About this task: Can you turn the records below into a numbered list with one entry per line, skipping blank lines and leaving out the pictures?

*** Data for the task Section Begins ***

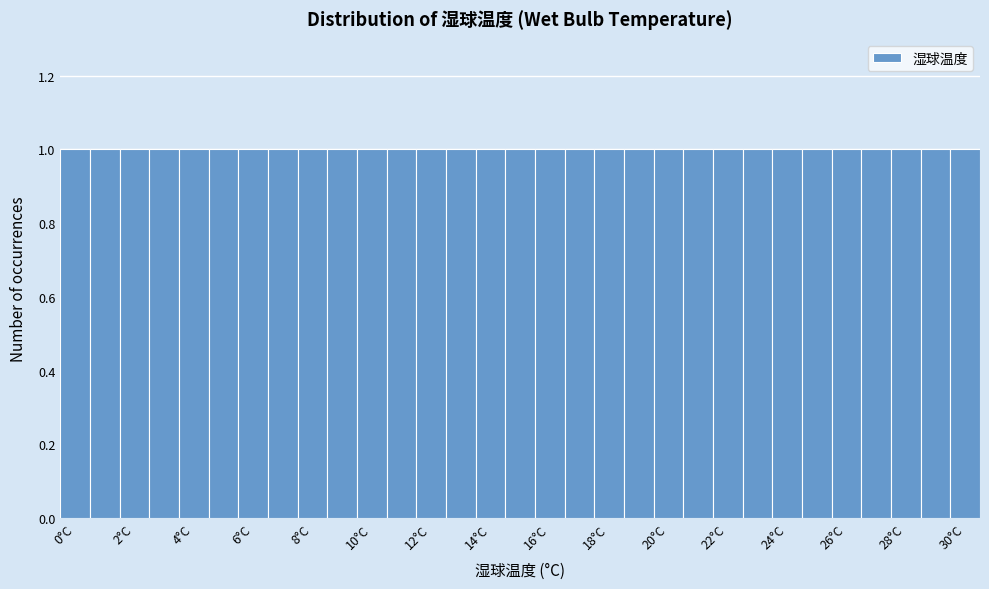

Reading left to right, transcribe this chart: for each bar, give the range it covers on the x-axis and its height. Neither the bar edges nor the heights are printed on the chart, so give them approximately, as read against the axes.

-0.5 to 0.5: 1
0.5 to 1.5: 1
1.5 to 2.5: 1
2.5 to 3.5: 1
3.5 to 4.5: 1
4.5 to 5.5: 1
5.5 to 6.5: 1
6.5 to 7.5: 1
7.5 to 8.5: 1
8.5 to 9.5: 1
9.5 to 10.5: 1
10.5 to 11.5: 1
11.5 to 12.5: 1
12.5 to 13.5: 1
13.5 to 14.5: 1
14.5 to 15.5: 1
15.5 to 16.5: 1
16.5 to 17.5: 1
17.5 to 18.5: 1
18.5 to 19.5: 1
19.5 to 20.5: 1
20.5 to 21.5: 1
21.5 to 22.5: 1
22.5 to 23.5: 1
23.5 to 24.5: 1
24.5 to 25.5: 1
25.5 to 26.5: 1
26.5 to 27.5: 1
27.5 to 28.5: 1
28.5 to 29.5: 1
29.5 to 30.5: 1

*** Data for the task Section Ends ***

Answer section:
1. Reading left to right, transcribe this chart: for each bar, give the range it covers on the x-axis and its height. Neither the bar edges nor the heights are printed on the chart, so give them approximately, as read against the axes.
2. -0.5 to 0.5: 1
3. 0.5 to 1.5: 1
4. 1.5 to 2.5: 1
5. 2.5 to 3.5: 1
6. 3.5 to 4.5: 1
7. 4.5 to 5.5: 1
8. 5.5 to 6.5: 1
9. 6.5 to 7.5: 1
10. 7.5 to 8.5: 1
11. 8.5 to 9.5: 1
12. 9.5 to 10.5: 1
13. 10.5 to 11.5: 1
14. 11.5 to 12.5: 1
15. 12.5 to 13.5: 1
16. 13.5 to 14.5: 1
17. 14.5 to 15.5: 1
18. 15.5 to 16.5: 1
19. 16.5 to 17.5: 1
20. 17.5 to 18.5: 1
21. 18.5 to 19.5: 1
22. 19.5 to 20.5: 1
23. 20.5 to 21.5: 1
24. 21.5 to 22.5: 1
25. 22.5 to 23.5: 1
26. 23.5 to 24.5: 1
27. 24.5 to 25.5: 1
28. 25.5 to 26.5: 1
29. 26.5 to 27.5: 1
30. 27.5 to 28.5: 1
31. 28.5 to 29.5: 1
32. 29.5 to 30.5: 1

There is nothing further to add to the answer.